◆ **TASK INSTRUCTIONS**
Please put the lines of all the records below into a numbered list, leaving out any blank lines.

◆ **DATA FOR PROCESSING**
····················
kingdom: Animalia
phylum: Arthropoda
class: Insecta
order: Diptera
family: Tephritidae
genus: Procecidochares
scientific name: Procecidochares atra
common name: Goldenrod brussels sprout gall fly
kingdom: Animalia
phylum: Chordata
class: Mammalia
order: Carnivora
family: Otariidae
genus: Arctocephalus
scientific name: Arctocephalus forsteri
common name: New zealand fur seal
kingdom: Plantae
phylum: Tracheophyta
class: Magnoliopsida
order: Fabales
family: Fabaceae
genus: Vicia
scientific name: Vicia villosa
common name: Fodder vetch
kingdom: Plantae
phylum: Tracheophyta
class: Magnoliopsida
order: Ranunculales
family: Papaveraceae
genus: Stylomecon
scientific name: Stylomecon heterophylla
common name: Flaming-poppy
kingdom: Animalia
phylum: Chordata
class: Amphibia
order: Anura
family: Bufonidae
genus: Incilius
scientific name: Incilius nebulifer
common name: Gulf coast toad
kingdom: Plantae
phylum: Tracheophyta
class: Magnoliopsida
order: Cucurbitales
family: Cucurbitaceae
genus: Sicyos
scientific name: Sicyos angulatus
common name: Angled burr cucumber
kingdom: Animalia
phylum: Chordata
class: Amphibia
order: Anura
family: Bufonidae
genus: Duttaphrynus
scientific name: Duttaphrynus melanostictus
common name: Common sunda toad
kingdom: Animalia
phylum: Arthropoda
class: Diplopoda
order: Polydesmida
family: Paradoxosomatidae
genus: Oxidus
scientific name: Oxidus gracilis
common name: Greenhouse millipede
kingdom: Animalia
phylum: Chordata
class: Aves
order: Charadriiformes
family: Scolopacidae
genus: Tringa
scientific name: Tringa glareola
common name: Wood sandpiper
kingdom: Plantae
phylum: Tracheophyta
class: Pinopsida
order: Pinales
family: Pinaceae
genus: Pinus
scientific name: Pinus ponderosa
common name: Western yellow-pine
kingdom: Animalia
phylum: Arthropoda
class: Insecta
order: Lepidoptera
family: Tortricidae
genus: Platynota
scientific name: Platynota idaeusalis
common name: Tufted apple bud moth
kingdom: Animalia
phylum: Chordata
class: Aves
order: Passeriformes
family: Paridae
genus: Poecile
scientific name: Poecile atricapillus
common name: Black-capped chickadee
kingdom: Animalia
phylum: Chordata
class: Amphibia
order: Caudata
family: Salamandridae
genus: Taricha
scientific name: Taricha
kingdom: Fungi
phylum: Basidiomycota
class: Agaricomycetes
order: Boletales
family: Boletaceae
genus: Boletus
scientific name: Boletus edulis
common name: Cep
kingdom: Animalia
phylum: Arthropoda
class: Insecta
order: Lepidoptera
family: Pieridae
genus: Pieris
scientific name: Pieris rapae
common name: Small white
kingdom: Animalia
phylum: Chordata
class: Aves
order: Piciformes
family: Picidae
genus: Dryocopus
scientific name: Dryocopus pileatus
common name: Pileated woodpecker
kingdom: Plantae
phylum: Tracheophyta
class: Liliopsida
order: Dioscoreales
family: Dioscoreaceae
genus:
····················
◆ **RESPONSE TO THIS EXERCISE**
1. kingdom: Animalia
2. phylum: Arthropoda
3. class: Insecta
4. order: Diptera
5. family: Tephritidae
6. genus: Procecidochares
7. scientific name: Procecidochares atra
8. common name: Goldenrod brussels sprout gall fly
9. kingdom: Animalia
10. phylum: Chordata
11. class: Mammalia
12. order: Carnivora
13. family: Otariidae
14. genus: Arctocephalus
15. scientific name: Arctocephalus forsteri
16. common name: New zealand fur seal
17. kingdom: Plantae
18. phylum: Tracheophyta
19. class: Magnoliopsida
20. order: Fabales
21. family: Fabaceae
22. genus: Vicia
23. scientific name: Vicia villosa
24. common name: Fodder vetch
25. kingdom: Plantae
26. phylum: Tracheophyta
27. class: Magnoliopsida
28. order: Ranunculales
29. family: Papaveraceae
30. genus: Stylomecon
31. scientific name: Stylomecon heterophylla
32. common name: Flaming-poppy
33. kingdom: Animalia
34. phylum: Chordata
35. class: Amphibia
36. order: Anura
37. family: Bufonidae
38. genus: Incilius
39. scientific name: Incilius nebulifer
40. common name: Gulf coast toad
41. kingdom: Plantae
42. phylum: Tracheophyta
43. class: Magnoliopsida
44. order: Cucurbitales
45. family: Cucurbitaceae
46. genus: Sicyos
47. scientific name: Sicyos angulatus
48. common name: Angled burr cucumber
49. kingdom: Animalia
50. phylum: Chordata
51. class: Amphibia
52. order: Anura
53. family: Bufonidae
54. genus: Duttaphrynus
55. scientific name: Duttaphrynus melanostictus
56. common name: Common sunda toad
57. kingdom: Animalia
58. phylum: Arthropoda
59. class: Diplopoda
60. order: Polydesmida
61. family: Paradoxosomatidae
62. genus: Oxidus
63. scientific name: Oxidus gracilis
64. common name: Greenhouse millipede
65. kingdom: Animalia
66. phylum: Chordata
67. class: Aves
68. order: Charadriiformes
69. family: Scolopacidae
70. genus: Tringa
71. scientific name: Tringa glareola
72. common name: Wood sandpiper
73. kingdom: Plantae
74. phylum: Tracheophyta
75. class: Pinopsida
76. order: Pinales
77. family: Pinaceae
78. genus: Pinus
79. scientific name: Pinus ponderosa
80. common name: Western yellow-pine
81. kingdom: Animalia
82. phylum: Arthropoda
83. class: Insecta
84. order: Lepidoptera
85. family: Tortricidae
86. genus: Platynota
87. scientific name: Platynota idaeusalis
88. common name: Tufted apple bud moth
89. kingdom: Animalia
90. phylum: Chordata
91. class: Aves
92. order: Passeriformes
93. family: Paridae
94. genus: Poecile
95. scientific name: Poecile atricapillus
96. common name: Black-capped chickadee
97. kingdom: Animalia
98. phylum: Chordata
99. class: Amphibia
100. order: Caudata
101. family: Salamandridae
102. genus: Taricha
103. scientific name: Taricha
104. kingdom: Fungi
105. phylum: Basidiomycota
106. class: Agaricomycetes
107. order: Boletales
108. family: Boletaceae
109. genus: Boletus
110. scientific name: Boletus edulis
111. common name: Cep
112. kingdom: Animalia
113. phylum: Arthropoda
114. class: Insecta
115. order: Lepidoptera
116. family: Pieridae
117. genus: Pieris
118. scientific name: Pieris rapae
119. common name: Small white
120. kingdom: Animalia
121. phylum: Chordata
122. class: Aves
123. order: Piciformes
124. family: Picidae
125. genus: Dryocopus
126. scientific name: Dryocopus pileatus
127. common name: Pileated woodpecker
128. kingdom: Plantae
129. phylum: Tracheophyta
130. class: Liliopsida
131. order: Dioscoreales
132. family: Dioscoreaceae
133. genus:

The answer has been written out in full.